One of the most popular blog posts I have written is called “I Don’t Want To Be Part of Your Fucking Ecosystem”. In it, I rant against service providers trying to lock their customers into a monoculture.
Panasonic, it seems, are quite happy to ignore customer demand. Once they have your money, they cease to care.
Amazon could use open standards, develop apps which work on the majority of available platforms, and gather millions of customers who actually want their service.
Instead, they’ve gone with the rent-seeking approach of strong-arming their customers into paying more for a service they cannot use and do not want.
Source: I Still Don’t Want To Be Part of Your Fucking Ecosystem – Terence Eden’s Blog
Evolving consumer expectations is an interesting point.

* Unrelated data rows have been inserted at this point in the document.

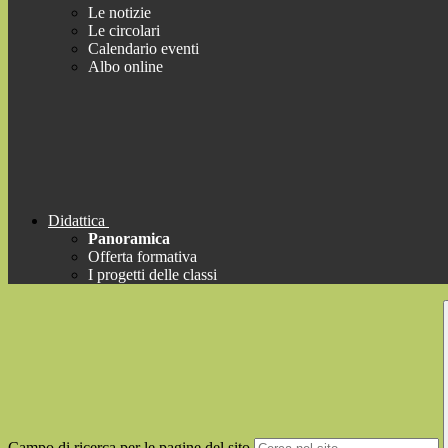
Le notizie
Le circolari
Calendario eventi
Albo online
Didattica
Panoramica
Offerta formativa
I progetti delle classi
Campo di ricerca per le pagine del sito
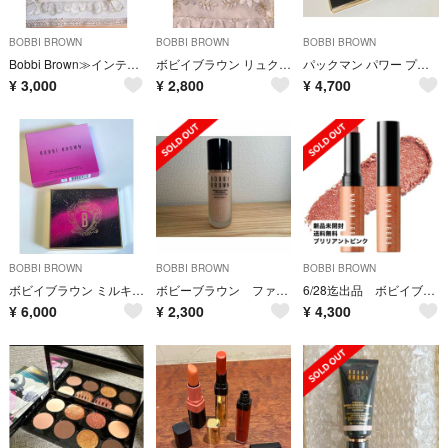
BOBBI BROWN
BOBBI BROWN
BOBBI BROWN
Bobbi Brown≫インテンシブ スキン セラム ファンデーション
ボビイブラウン リュクス アイシャドウ デュオ
パックマン パワー プレイ アイ パレット
¥
3,000
¥
2,800
¥
4,700
BOBBI BROWN
BOBBI BROWN
BOBBI BROWN
ボビイブラウン ミルキーウェイ リュクスアイシャドウ クォード
ボビーブラウン ファンデーション
6/28迄出品 ボビイブラウン クリスタルアイシャドウスティック
¥
6,000
¥
2,300
¥
4,300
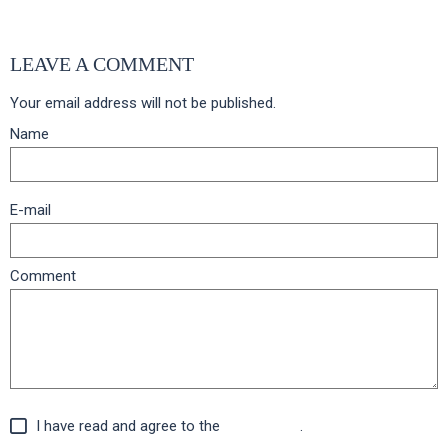
LEAVE A COMMENT
Your email address will not be published.
Name
E-mail
Comment
I have read and agree to the
legal advice
.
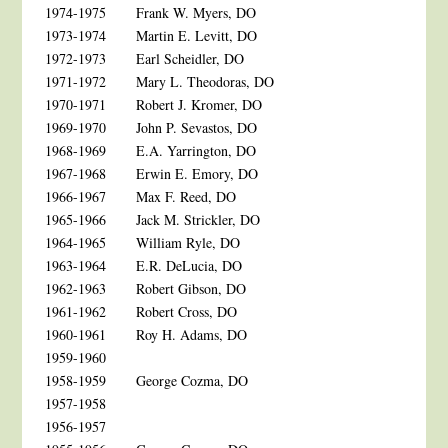
1974-1975
Frank W. Myers, DO
1973-1974
Martin E. Levitt, DO
1972-1973
Earl Scheidler, DO
1971-1972
Mary L. Theodoras, DO
1970-1971
Robert J. Kromer, DO
1969-1970
John P. Sevastos, DO
1968-1969
E.A. Yarrington, DO
1967-1968
Erwin E. Emory, DO
1966-1967
Max F. Reed, DO
1965-1966
Jack M. Strickler, DO
1964-1965
William Ryle, DO
1963-1964
E.R. DeLucia, DO
1962-1963
Robert Gibson, DO
1961-1962
Robert Cross, DO
1960-1961
Roy H. Adams, DO
1959-1960
1958-1959
George Cozma, DO
1957-1958
1956-1957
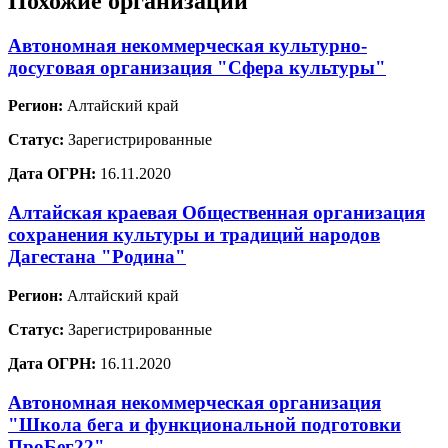
Похожие организации
Автономная некоммерческая культурно-
досуговая организация "Сфера культуры"
Регион:
Алтайский край
Статус:
Зарегистрированные
Дата ОГРН:
16.11.2020
Алтайская краевая Общественная организация
сохранения культуры и традиций народов
Дагестана "Родина"
Регион:
Алтайский край
Статус:
Зарегистрированные
Дата ОГРН:
16.11.2020
Автономная некоммерческая организация
"Школа бега и функциональной подготовки
ПроБег22"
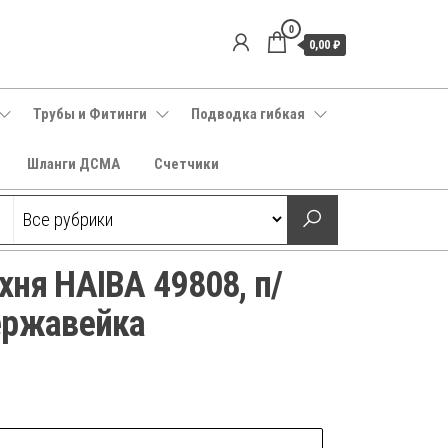
0
0,00 ₽
Трубы и Фитинги
Подводка гибкая
Шланги ДСМА
Счетчики
хня HAIBA 49808, п/
ержавейка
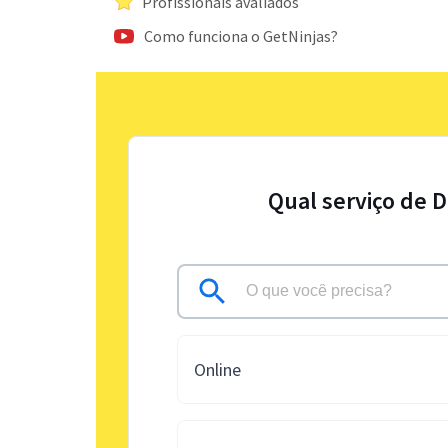
Profissionais avaliados
Como funciona o GetNinjas?
Qual serviço de D
Online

I think that, to a point, consumers *ARE* owed something by the companies they purchase from, and that point is defined by how free consumers actually are “free to go elsewhere”. Examples:
1) buy a new car -> replacement parts and maintenance supplies for that car should be available for at least 6-10 years because basically no consumer can machine their own
2) buy an operating system -> bug fixes should occur for at least 6-18 months and security patches should occur for at least 2-3 years because basically no consumer can reprogram an operating system (and altering a closed-source OS is illegal)
Similarly, consumers are morally, if not legally, entitled to information as to how a company runs as far as that information is directly relevant to their potential purchase. For example, what if Microsoft liquidated its current inventory of X-Box Ones at half price and then, without warning, terminated all support for the console including discontinuing new game development and operation of the XBox Live online service. Sure that might be legal, but consumers *DID* have a right to know that what they were buying was only a couple months away from being a paperweight.
In America, there are generally 3-5 internet “options”: cable, DSL, cellular (limited and expensive), satellite (limited and expensive), and dial-up (impossibly slow)– there is no competition in cable providers and DSL competition is rare. There are 3 bulk television options: DirectTV, Dish Network, and cable. There are 4 wireless cellular networks: Verizon, AT&T, T-Mobile, Sprint. There are 2 high-end smartphone operating systems: iOS and Android (3-4 if you want to count Windows Phone or FirefoxOS). We are not really free to “go elsewhere” for a lot of modern technology because patents, monopolies, oligopolies, and ecosystems are being used to control us by limiting our effective choices. This is not to say that this is harmful to the point that it should be illegal, only to say that it is understandable that consumers may have expectations of customer service and product development for their new technology purchases which are above and beyond those their parents had of a new household appliance 30 years ago.
Control may be a good way to squeeze more revenues out of consumers, but as a society we have known for over a century that corporate control is not in the best interests of consumers or of society. As consumers, we can also be the watchdogs for activity which is objectionable enough that we demand our legislatures make it illegal.